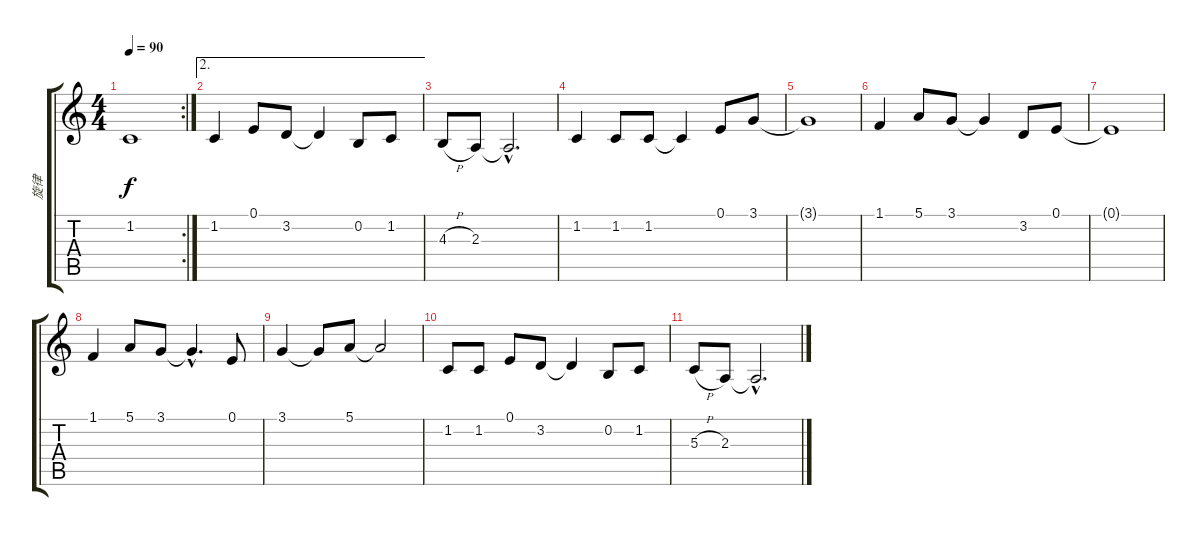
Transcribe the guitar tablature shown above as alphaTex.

\track ("旋律" "旋律") {instrument sopranosax}
\staff {score tabs}
\tuning (E4 B3 G3 D3 A2 E2) {hide}
\rc 2
\ts (4 4)
\tempo 90
\clef g2
\ks c
1.2{t}.1{dy f} |
\ae 2
1.2.4 0.1.8 3.2.8 3.2{t}.4 0.2.8 1.2.8 |
4.3{h}.8 2.3.8 2.3{hac t}.2{d} |
1.2.4 1.2.8 1.2.8 1.2{t}.4 0.1.8 3.1.8 |
3.1{t}.1 |
1.1.4 5.1.8 3.1.8 3.1{t}.4 3.2.8 0.1.8 |
0.1{t}.1 |
1.1.4 5.1.8 3.1.8 3.1{hac t}.4{d} 0.1.8 |
3.1.4 3.1{t}.8 5.1.8 5.1{t}.2 |
1.2.8 1.2.8 0.1.8 3.2.8 3.2{t}.4 0.2.8 1.2.8 |
5.3{h}.8 2.3.8 2.3{hac t}.2{d}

*-*-*

Task details: Rewrite all lines of the items above, switching every "sopranosax" to "acousticguitarnylon" and leaving everything else unchanged. Omit the pictures from your answer.

Output for this task:
Transcribe the guitar tablature shown above as alphaTex.

\track ("旋律" "旋律") {instrument acousticguitarnylon}
\staff {score tabs}
\tuning (E4 B3 G3 D3 A2 E2) {hide}
\rc 2
\ts (4 4)
\tempo 90
\clef g2
\ks c
1.2{t}.1{dy f} |
\ae 2
1.2.4 0.1.8 3.2.8 3.2{t}.4 0.2.8 1.2.8 |
4.3{h}.8 2.3.8 2.3{hac t}.2{d} |
1.2.4 1.2.8 1.2.8 1.2{t}.4 0.1.8 3.1.8 |
3.1{t}.1 |
1.1.4 5.1.8 3.1.8 3.1{t}.4 3.2.8 0.1.8 |
0.1{t}.1 |
1.1.4 5.1.8 3.1.8 3.1{hac t}.4{d} 0.1.8 |
3.1.4 3.1{t}.8 5.1.8 5.1{t}.2 |
1.2.8 1.2.8 0.1.8 3.2.8 3.2{t}.4 0.2.8 1.2.8 |
5.3{h}.8 2.3.8 2.3{hac t}.2{d}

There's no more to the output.